The screenings will be held at the Shoshone Medical Center’s Outreach building in Pinehurst for residents living within the Bunker Hill Superfund Site. All participating children ages 6 months to 6 years can get tested for free, each receiving a $50 incentive. Lead testing is essential for children, as children 6 years and younger are usually most susceptible to the harmful effects of lead.
Appointments typically take 15-20 minutes per person, and results are available immediately. Should your child’s test result indicate elevated lead levels, PHD will confirm the result with a blood draw and offer a free home visit to identify any available lead sources and suggest ways to reduce or eliminate them. PHD encourages families to bring their children in to be tested and learn more about what they can do to protect their families.

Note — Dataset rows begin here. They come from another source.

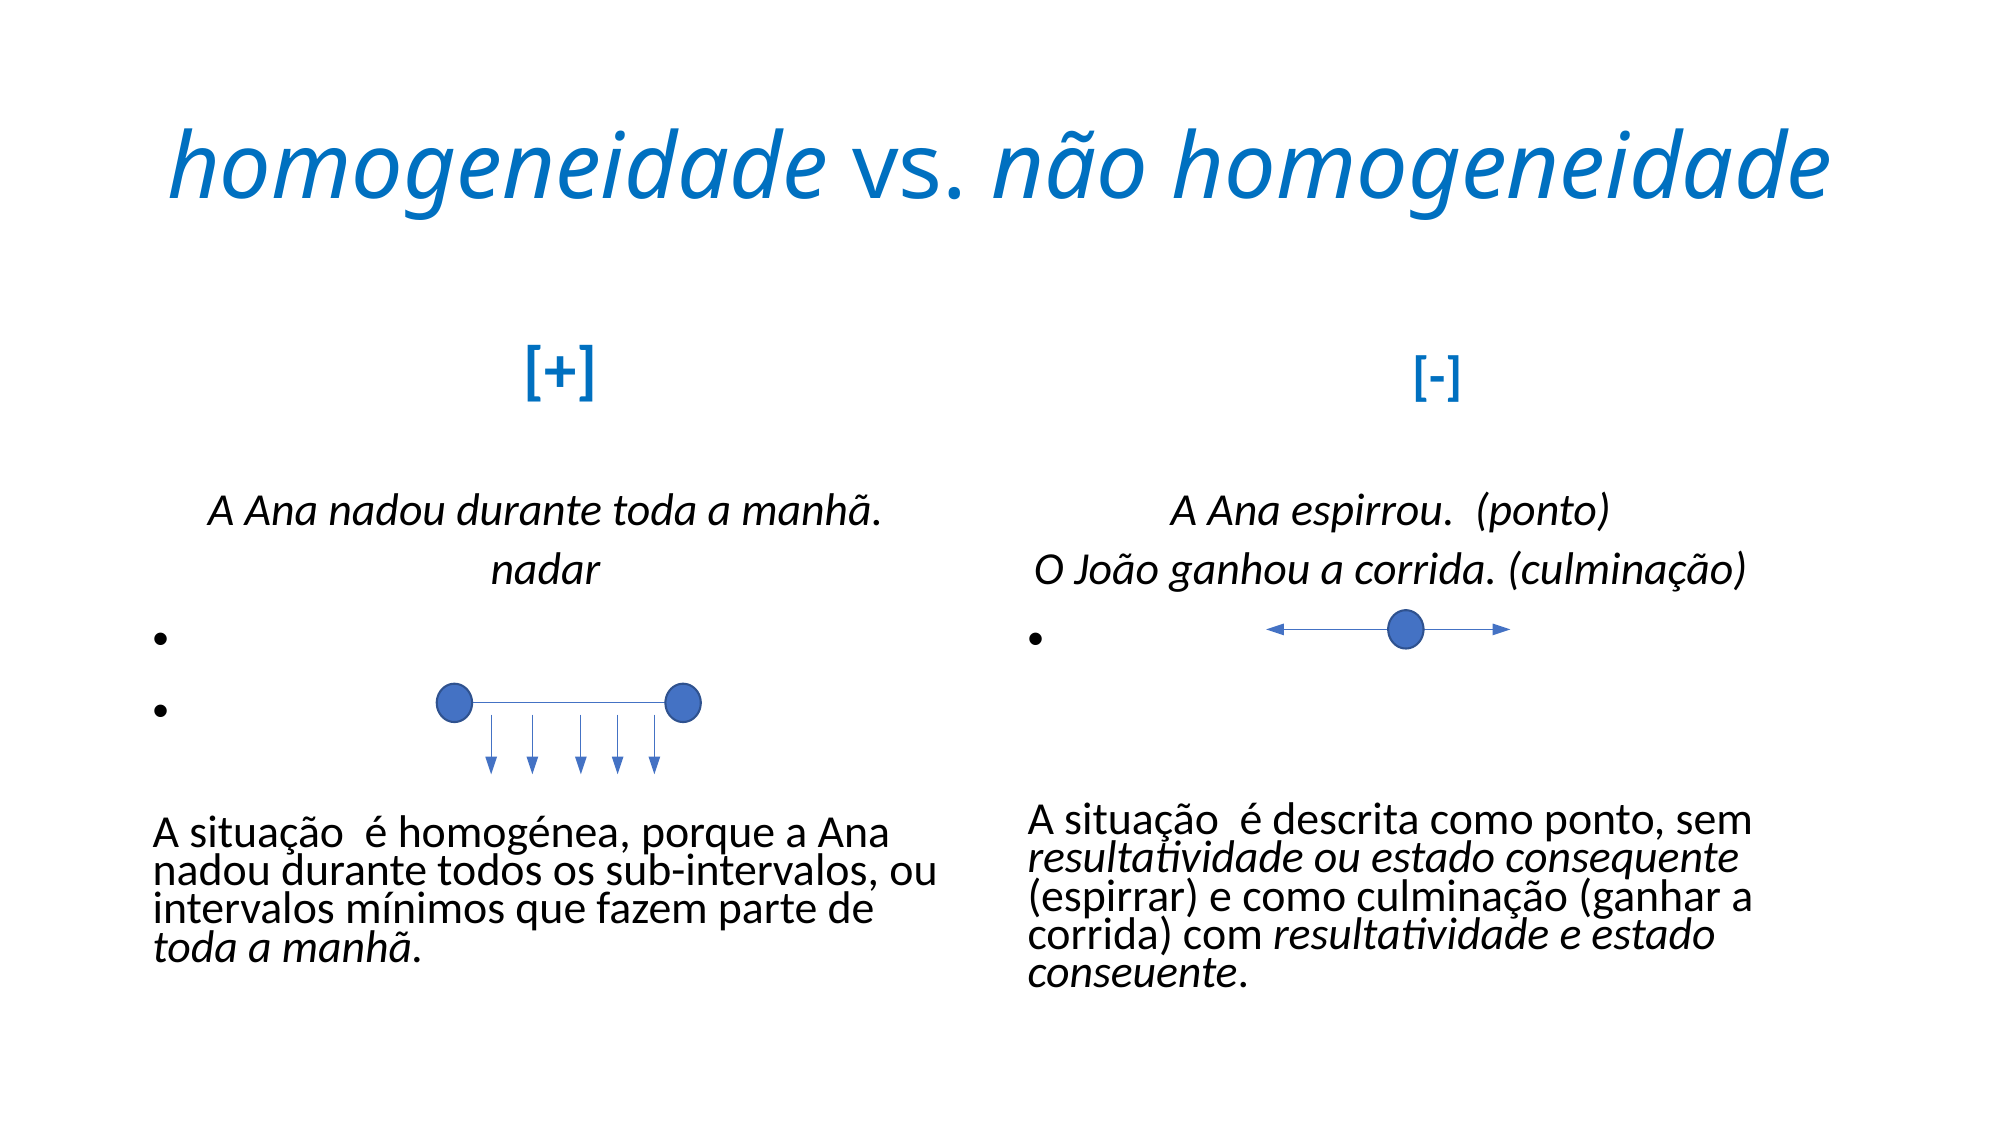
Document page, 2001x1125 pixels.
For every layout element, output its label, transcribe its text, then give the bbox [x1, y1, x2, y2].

list A Ana nadou durante toda a manhã. nadar A situação é homogénea, porque a Ana nadou durante todos os sub-intervalos, ou intervalos mínimos que fazem parte de toda a manhã. [137, 410, 984, 1016]
title homogeneidade vs. não homogeneidade [137, 59, 1863, 278]
text_box [1388, 610, 1424, 649]
list [+] [137, 275, 984, 410]
list A Ana espirrou. (ponto) O João ganhou a corrida. (culminação) A situação é descrita como ponto, sem resultatividade ou estado consequente (espirrar) e como culminação (ganhar a corrida) com resultatividade e estado conseuente. [1012, 410, 1863, 1016]
list [-] [1012, 275, 1863, 410]
text_box [436, 683, 473, 723]
text_box [665, 683, 701, 723]
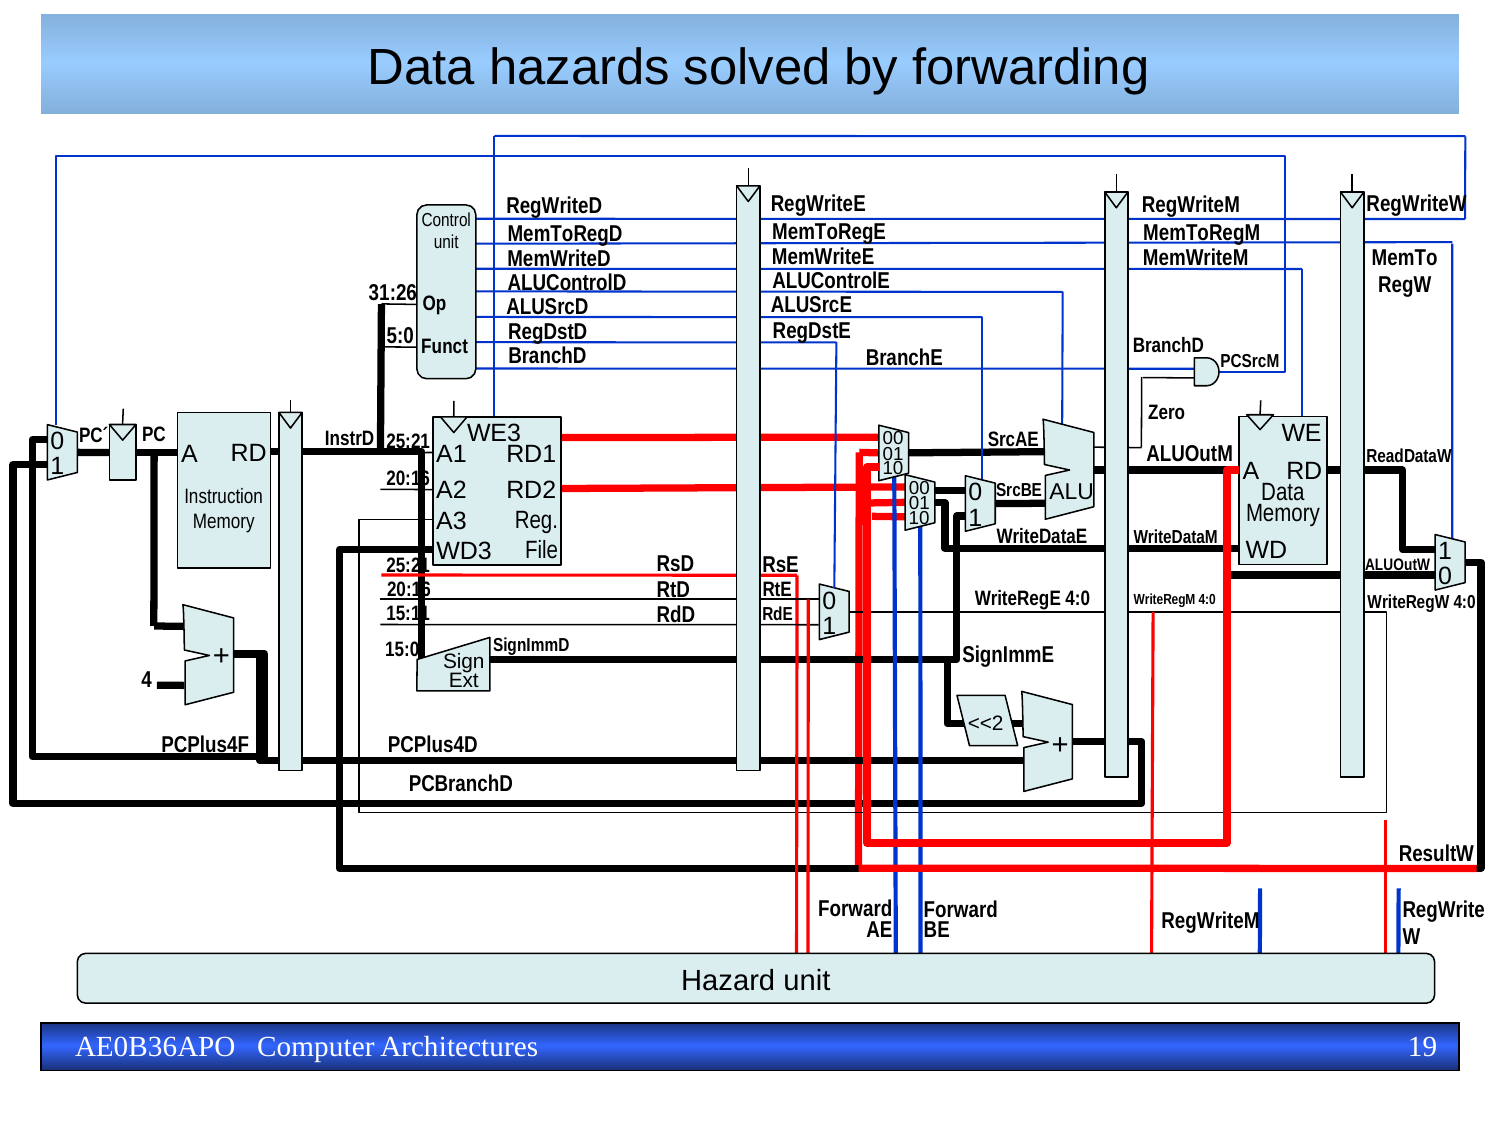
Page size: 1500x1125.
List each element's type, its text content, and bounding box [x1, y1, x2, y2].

text_box RsD [656, 548, 695, 576]
text_box + [209, 636, 234, 672]
text_box ALUOutW [1364, 554, 1431, 575]
text_box ALUSrcD [506, 291, 589, 319]
text_box [182, 604, 234, 705]
text_box RtD [656, 574, 691, 599]
text_box A2 [432, 473, 468, 504]
text_box RegWriteM [1156, 905, 1265, 934]
text_box 00 [921, 482, 927, 490]
text_box 01 [905, 490, 931, 514]
text_box RD1 [510, 447, 520, 453]
text_box ALUControlE [772, 265, 891, 294]
text_box WriteRegE 4:0 [974, 584, 1091, 610]
text_box [1453, 538, 1466, 586]
text_box RegDstD [508, 316, 588, 345]
text_box [278, 412, 303, 771]
text_box RegWriteM [1141, 190, 1241, 218]
text_box Hazard unit [77, 953, 1435, 1004]
text_box RD [1268, 454, 1326, 485]
text_box Op [422, 290, 447, 316]
text_box A1 [432, 437, 468, 468]
text_box <<2 [964, 716, 1008, 736]
text_box [956, 695, 1018, 746]
text_box [1045, 505, 1094, 520]
text_box 1 [46, 449, 65, 480]
text_box 25:21 [386, 551, 431, 577]
text_box Forward BE [923, 894, 999, 943]
text_box [930, 481, 935, 524]
text_box 5:0 [386, 320, 414, 349]
text_box PCBranchD [408, 768, 514, 796]
text_box InstrD [324, 424, 375, 450]
text_box MemWriteD [507, 243, 611, 267]
text_box WriteRegM 4:0 [1133, 590, 1216, 608]
text_box RegWriteW [1366, 188, 1467, 216]
text_box 20:16 [387, 576, 432, 602]
text_box [1104, 192, 1128, 778]
text_box WE3 [463, 416, 525, 447]
text_box [1021, 691, 1073, 792]
text_box 0 [53, 433, 61, 447]
text_box 1 [818, 609, 837, 640]
text_box WriteDataM [1133, 525, 1218, 548]
text_box 10 [905, 505, 930, 528]
text_box RdD [656, 599, 696, 627]
text_box ALUSrcE [770, 290, 853, 318]
text_box Zero [1148, 398, 1186, 424]
text_box 31:26 [368, 277, 418, 306]
text_box [1340, 192, 1364, 778]
text_box ReadDataW [1366, 444, 1452, 467]
text_box RegWriteE [770, 189, 866, 217]
text_box SignImmD [493, 632, 570, 656]
text_box ALU [1043, 476, 1100, 505]
text_box 0 [46, 424, 65, 449]
text_box RtE [762, 575, 792, 601]
text_box [1246, 414, 1274, 430]
text_box 01 [879, 441, 904, 465]
text_box WriteRegW 4:0 [1367, 590, 1476, 613]
text_box ALUOutM [1146, 438, 1234, 466]
text_box 00 [910, 482, 916, 490]
text_box PC´ [79, 421, 109, 447]
text_box [837, 588, 850, 636]
text_box 00 [905, 475, 931, 490]
text_box 00 [879, 426, 904, 441]
text_box RD [226, 436, 271, 467]
text_box WE [1276, 416, 1328, 447]
text_box 15:0 [385, 635, 420, 661]
text_box Sign Ext [438, 627, 490, 692]
text_box RsE [762, 549, 799, 578]
text_box BranchE [865, 342, 944, 370]
text_box PCPlus4D [387, 729, 478, 758]
text_box PCSrcM [1220, 348, 1280, 372]
text_box 1 [964, 500, 983, 532]
text_box RD2 [502, 473, 560, 504]
title Data hazards solved by forwarding [41, 14, 1459, 114]
text_box RegDstE [772, 315, 851, 343]
text_box MemToRegE [771, 216, 887, 245]
text_box 15:11 [386, 599, 431, 625]
text_box ResultW [1398, 838, 1475, 864]
text_box A [1239, 454, 1274, 486]
text_box 10 [894, 465, 900, 473]
text_box MemWriteM [1142, 242, 1249, 271]
text_box [904, 431, 909, 475]
text_box WD3 [432, 534, 493, 565]
text_box 00 [884, 432, 890, 441]
text_box MemWriteE [771, 241, 875, 270]
text_box PCPlus4F [161, 729, 250, 758]
text_box PC [141, 420, 166, 446]
text_box Instruction Memory [177, 412, 271, 568]
text_box + [1048, 724, 1073, 761]
text_box Reg. File [432, 416, 463, 437]
text_box [440, 416, 468, 433]
text_box [1042, 419, 1094, 476]
text_box Control unit [416, 204, 476, 379]
text_box [416, 653, 438, 691]
text_box WriteDataE [996, 522, 1088, 549]
text_box Forward AE [817, 893, 893, 942]
text_box A3 [432, 504, 468, 534]
text_box [109, 424, 137, 480]
text_box 10 [878, 465, 904, 479]
text_box [736, 185, 760, 771]
text_box RdE [762, 601, 794, 624]
text_box RD1 [502, 437, 560, 468]
text_box 20:16 [386, 464, 431, 490]
text_box Data Memory [1238, 416, 1328, 565]
text_box [1194, 357, 1220, 386]
text_box 25:21 [386, 428, 431, 454]
text_box Reg. File [432, 416, 562, 565]
text_box 0 [971, 484, 979, 498]
text_box 0 [825, 593, 833, 607]
text_box Funct [421, 332, 469, 358]
text_box ALUControlD [507, 267, 627, 295]
text_box MemToRegM [1143, 217, 1261, 246]
text_box SrcAE [987, 425, 1039, 451]
text_box A [177, 437, 198, 468]
text_box RegWriteD [506, 190, 603, 218]
text_box BranchD [508, 340, 587, 369]
text_box 0 [818, 584, 837, 609]
text_box SignImmE [962, 639, 1055, 668]
text_box BranchD [1132, 332, 1204, 358]
text_box [65, 429, 78, 476]
text_box 00 [895, 432, 901, 441]
text_box 0 [1434, 559, 1453, 590]
text_box 4 [141, 664, 152, 693]
text_box [878, 425, 883, 455]
text_box MemToRegD [507, 218, 623, 246]
text_box 01 [910, 497, 916, 505]
text_box SrcBE [996, 478, 1043, 501]
text_box MemTo RegW [1371, 242, 1438, 298]
text_box 0 [964, 475, 983, 500]
text_box RegWrite W [1402, 894, 1492, 950]
text_box [983, 480, 996, 527]
text_box 1 [1434, 534, 1453, 559]
text_box WD [1239, 533, 1291, 564]
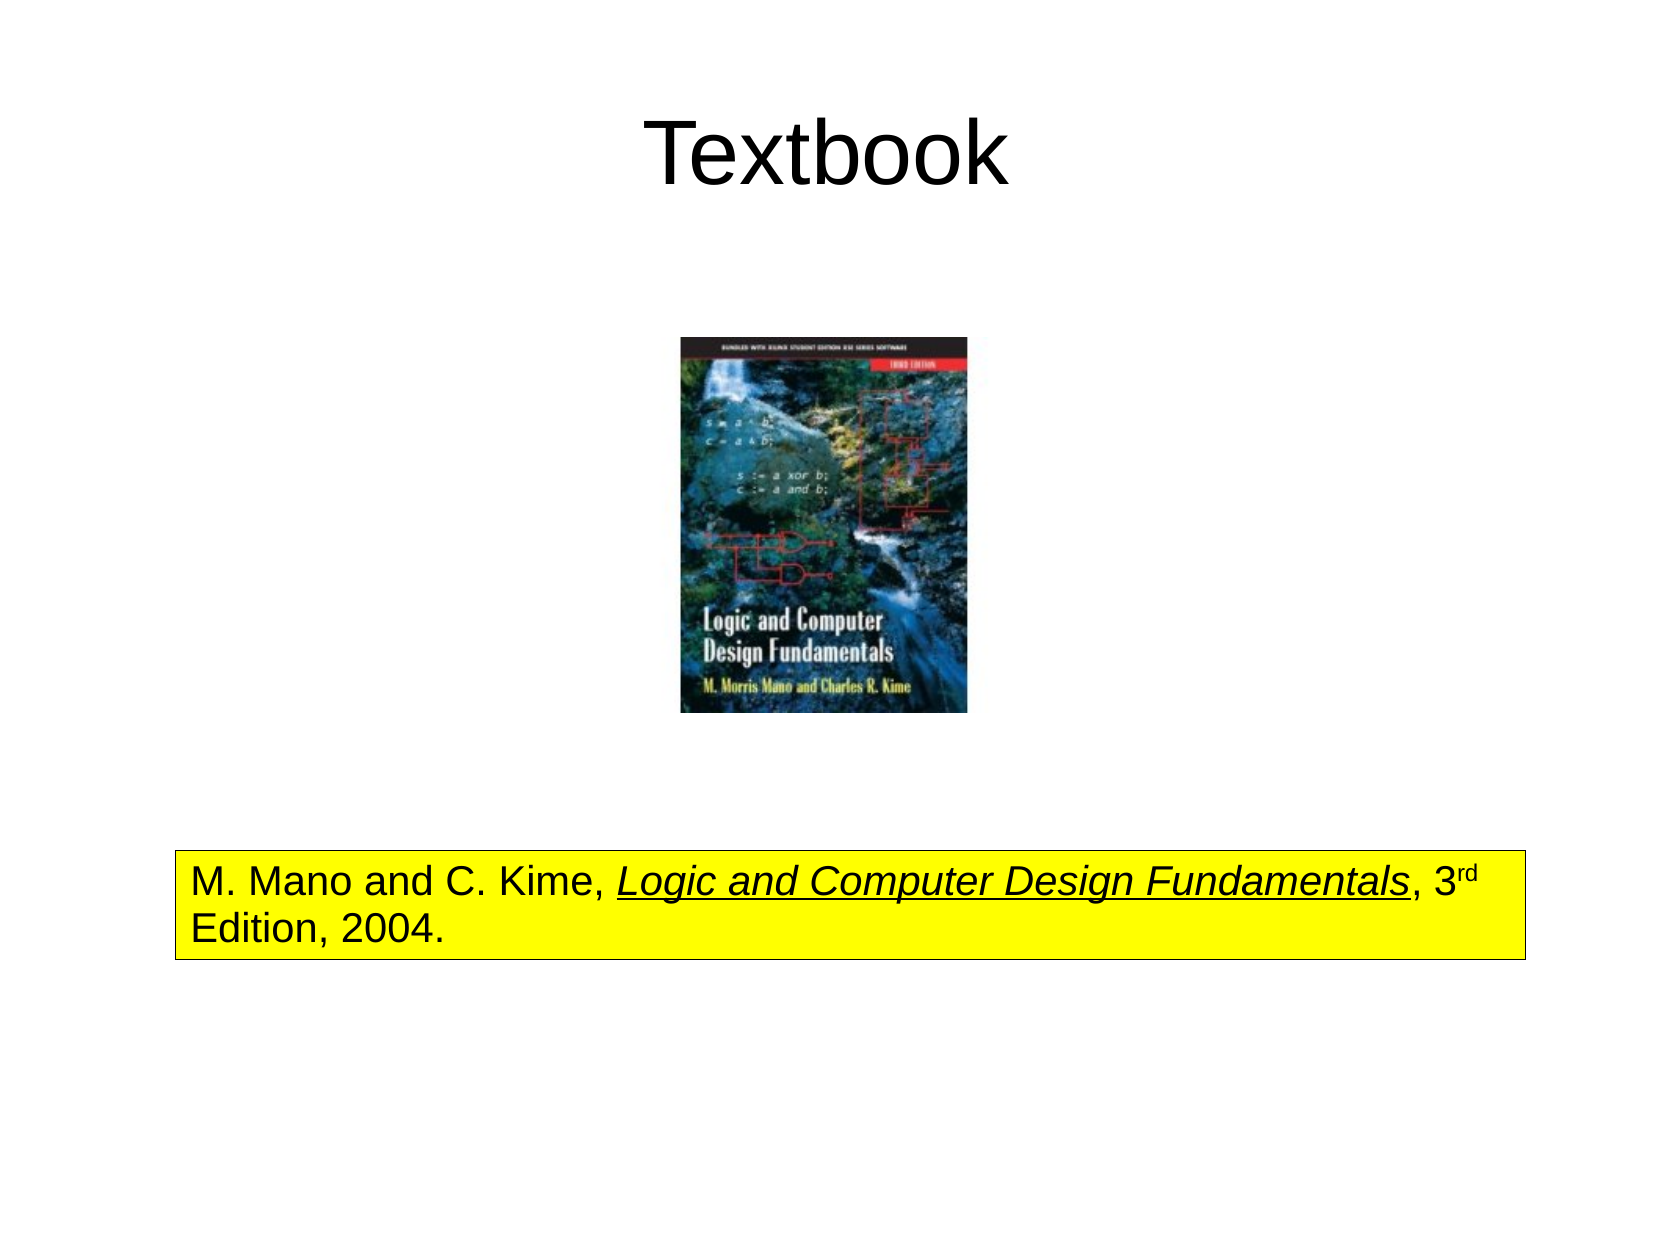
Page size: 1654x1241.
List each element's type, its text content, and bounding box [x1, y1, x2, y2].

“Families increase their risk of lead exposure when recreating along the shorelines of the South Fork, the Chain Lakes, the lower Coeur d’Alene River, and around historic mine and mill sites,” said Mary Rehnborg, PHD’s Institutional Controls program manager. “The removal of contaminated soil from over 8,000 properties within the Bunker Hill Superfund Site certainly helps, but there is still plenty of property that needs to be remediated, which is why the lead screenings are so important. Protecting our community from exposure to lead is our top priority.”
Blood-lead monitoring in the Silver Valley began in the early 1970s. At that time, 99% of the children tested had blood-lead levels over 40 micrograms per deciliter (µg/dL) with a high of 164 µg/dL. Experts recommend that medical interventions are necessary when a child is found with a test result of greater than or equal to 3.5 µg/dL.
Today, PHD’s efforts to identify levels above 3.5 micrograms per deciliter will allow families, doctors and communities to act earlier to reduce and eliminate further lead exposure.
Young children and pregnant mothers are at the greatest risk from exposure.
It is easy to reduce exposure by following the safety tips:
• Wash your hands and face with clean water or wipes before eating or drinking.
• Wash toys, bottles and pacifiers if they come into contact with soil, sand or dust.
• When recreating, remove dirt from clothes, toys, pets, cars, boats and camping equipment before you leave. Wash all items when you return home.
• Drink, cook and wash with bottled water or water from home. Do not use river water.
• Eat at a table or on a clean blanket, not bare ground.
• Follow fish consumption advisories, especially for pregnant mothers and children. Find current advisories at: Fishadvisory.dhw.idaho.gov
• Play in grassy areas and avoid loose soil, sand, dust and muddy areas.
Any resident who lives within the Bunker Hill Superfund Site is welcome to get their free lead screening Aug. 8-12 from 9 a.m. to 6 p.m. and Aug. 13 from 9 a.m. to noon at the Shoshone Medical Center Outreach Building at 11 Country Club Lane in Pinehurst.
All children must be accompanied by a parent or legal guardian. If you are unsure if you live within the Bunker Hill Superfund Site, you can call Panhandle Health District’s Kellogg office at 208-783-0707.